Length: c. 11 minutes
Orchestration: 2 flutes, alto flute, 2 oboes, English horn, 2 clarinets, bass clarinet, 2 bassoons, contrabassoon, 4 horns, 3 trumpets, 3 trombones, tuba, timpani, percussion (bass drum, chimes, congas, dumbek, gong, shaker, tambourine,tam-tam, triangle), harp, strings, and solo jazz ensemble
About this Piece
I Have a Dream is the first track on The Prisoner, a tribute to Dr. Martin Luther King, Jr., who had been assassinated the year before the album was released by Blue Note in 1969. Hancock had brought the tune to Miles Davis in January, 1968, four months before King was murdered. About the same time, Hancock left Davis’ quintet (although he continued to record with Davis on several projects), and formed his own sextet, with which he recorded The Prisoner, his last album for Blue Note.

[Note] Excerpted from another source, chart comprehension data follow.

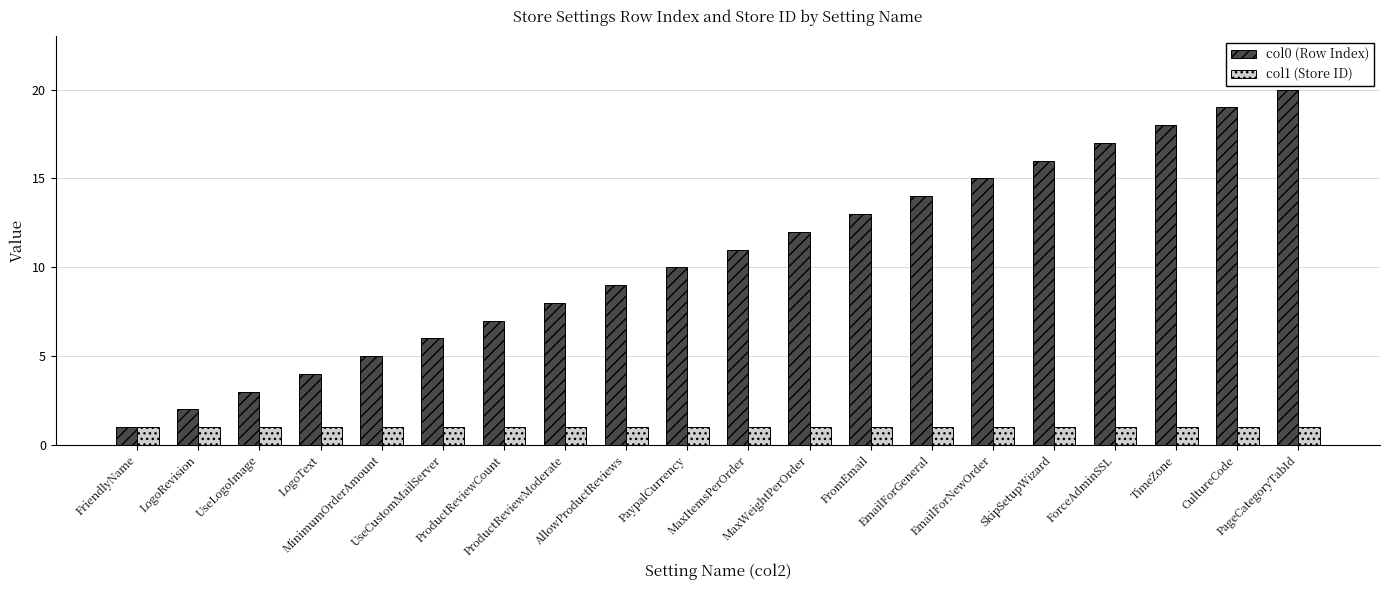

What is the difference between the col0 (Row Index) values at TimeZone and LogoRevision?

16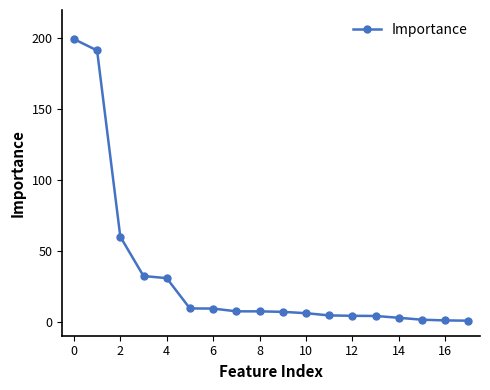

What is the maximum value shown in the chart?

199.5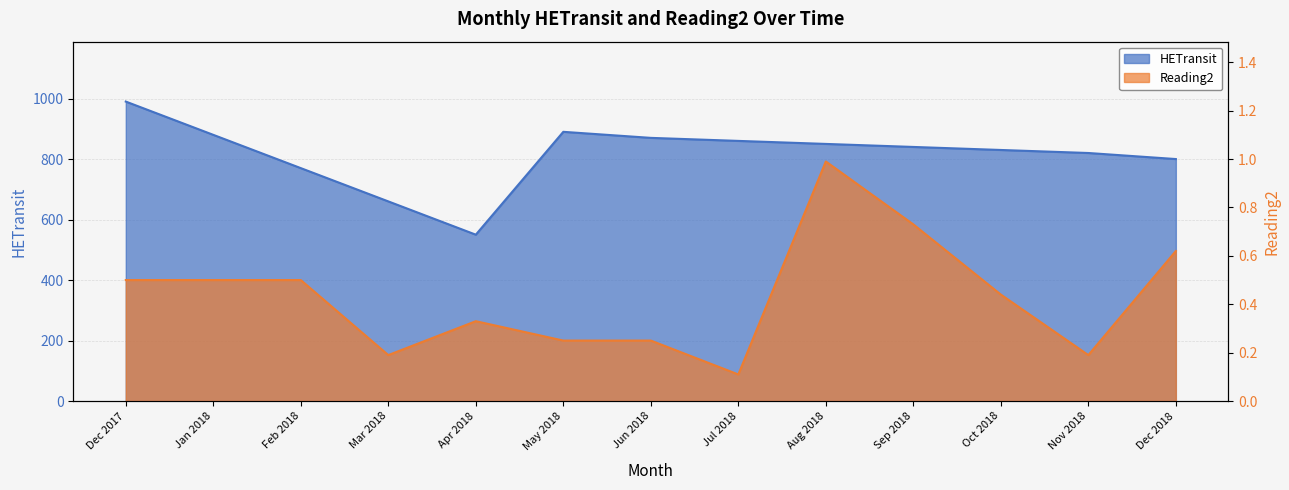

Reading left to right, extract all data points from this chart.

HETransit: Dec 2017=990.0	Jan 2018=880.0	Feb 2018=770.0	Mar 2018=660.0	Apr 2018=550.0	May 2018=890.0	Jun 2018=870.0	Jul 2018=860.0	Aug 2018=850.0	Sep 2018=840.0	Oct 2018=830.0	Nov 2018=820.0	Dec 2018=800.0
Reading2: Dec 2017=0.5	Jan 2018=0.5	Feb 2018=0.5	Mar 2018=0.2	Apr 2018=0.3	May 2018=0.2	Jun 2018=0.2	Jul 2018=0.1	Aug 2018=1.0	Sep 2018=0.7	Oct 2018=0.4	Nov 2018=0.2	Dec 2018=0.6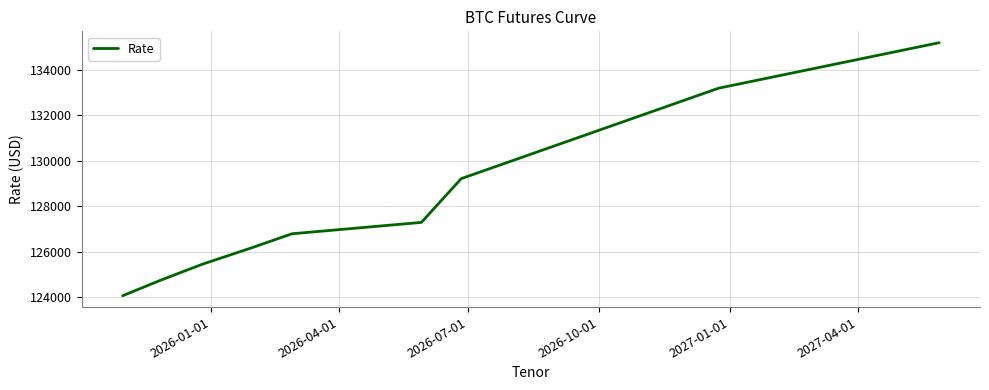

What is the difference between the maximum and minimum values?

11130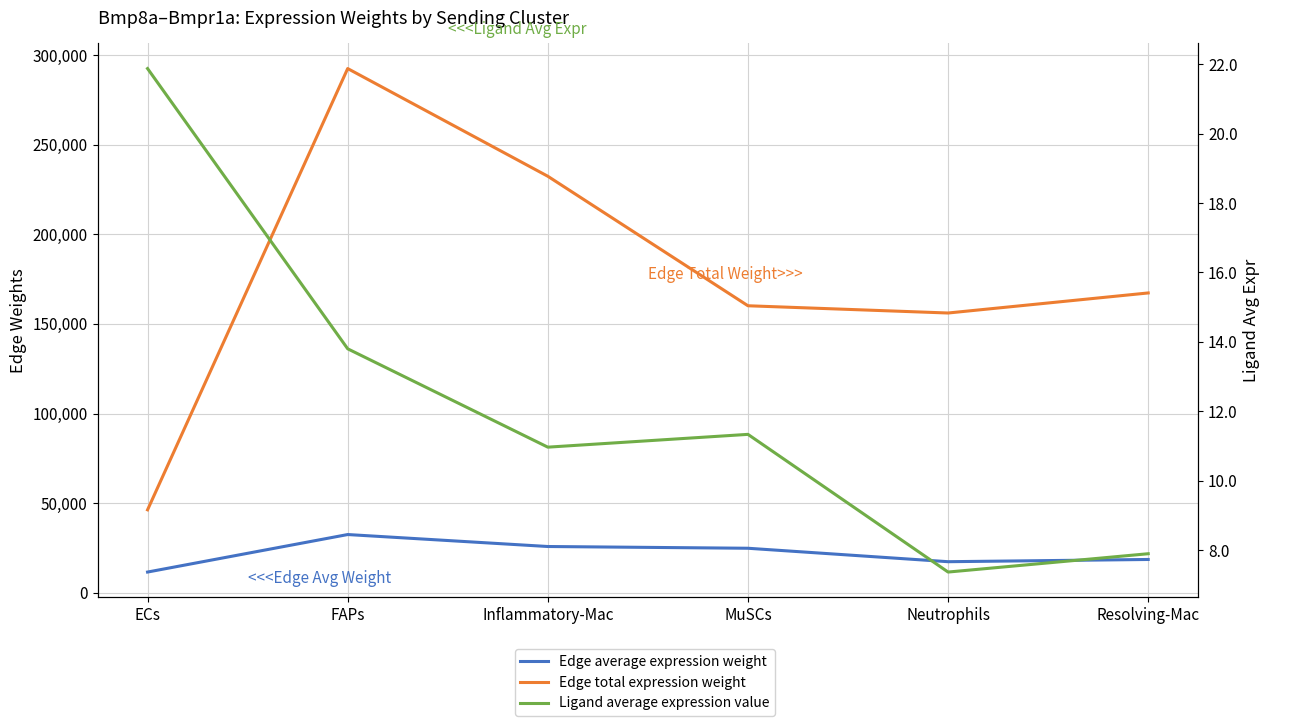

What is the highest value of the Edge average expression weight series?

32489.4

Lyrically reflective but not solemn or sedate, I Have a Dream is an airy, optimistic piece. “Generally speaking, I’ve been able to get closer to the real me with this album than on any other previous one,” Hancock said in Herb Wong’s notes for the original album. “I want my music to evolve toward a point where it can contain that part of me that is relatively most musical to people – but in a jazz climate that can communicate to the general public.
“I am trying to write hummable tunes with a kind of rhythmic element people can be infected with,” he continued, “and one key to the rhythmic thing is the duple meter.”